HRW afirma en su informe haber recibido “acusaciones creíbles de ejecuciones sumarias, palizas a hombres desarmados, desapariciones forzadas y mutilación de cuerpos por parte de las fuerzas del gobierno (de Irak) durante dos semanas de combates (en Faluya), principalmente en las afueras de la ciudad, desde el 23 de mayo”.

“El 3 de junio, Human Rights Watch recibió informaciones que afirmaban que miembros de la Policía Federal y de las Fuerzas de Movilización Populares (FMP), una fuerza de combate auxiliar creada después de las conquistas del Daesh en junio de 2014, y que incluye a muchas milicias chiíes ya existentes previamente, habían ejecutado más de una docena de civiles de la tribu Jumaila que huían de Sajar, una aldea al norte de Faluya”, denunciaba el informe.

“Otra persona que dijo estar en aquel momento en el área de Sajar, a 7 kilómetros al noreste de Faluya, contó el 28 de mayo a Human Rights Watch que vio ese día a la Policía Federal y a las FMP, incluyendo a decenas de combatientes de las brigadas Badr y de Hezbolá (dos importantes facciones chiíes que integran las FMP), disparar mortalmente contra civiles que ondeaban banderas blancas y que huían (del Daesh) hacia las fuerzas gubernamentales. (El testigo) relató que un combatiente le contó que su oficial superior le había ordenado disparar”, asegura el documento hecho público por HRW.

Estas denuncias se suman las ya realizadas también la semana pasada por el Gobierno Regional Kurdo del norte de Irak (KRG, por sus siglas en inglés), que volvió a acusar a las milicias armadas chiíes que luchan contra el Daesh al lado del ejército regular iraquí de cometer varios abusos.
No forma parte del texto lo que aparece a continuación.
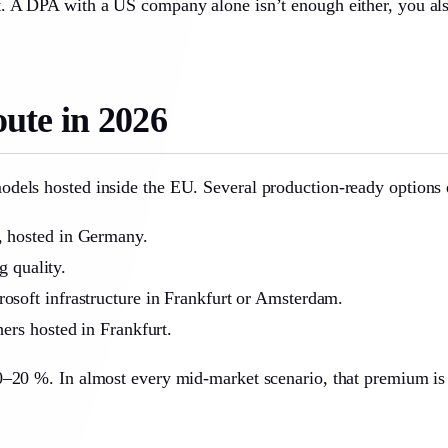
. A DPA with a US company alone isn’t enough either, you als
ute in 2026
dels hosted inside the EU. Several production-ready options e
 hosted in Germany.
 quality.
soft infrastructure in Frankfurt or Amsterdam.
hers hosted in Frankfurt.
0–20 %. In almost every mid-market scenario, that premium is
No es la primera vez que se han constatado violaciones de los derechos humanos en ciudades reconquistadas al Daesh pobladas por la minoría sunní, como Tikrit o Ramadi.

“Las fuerzas del ejército iraquí y las milicias Hashd al-Shaabi no deben maltratar a los civiles en las zonas reconquistadas al Daesh”, declaró a agencias de noticias turcas el secretario general del Ministerio de los Peshmerga, Jabbar Yaver. “Resulta inaceptable que los civiles estén sometidos a abusos simplemente por ser sunníes, o por haber estado viviendo en zonas controladas por el Daesh”, añadió.

Por ahora el gobierno central de Bagdad ha respondido asegurando que pondrá en marcha una investigación y arrestando algunos de los miembros de las milicias chiíes implicados. El propio gobernador de la provincia de Anbar, Suhaib al-Rawi, reconoció el domingo que entre el 3 y el 5 de junio 643 hombres han desaparecido de Faluya, y que todos los detenidos han sido sometidos a fuertes torturas colectivas empleando varios métodos.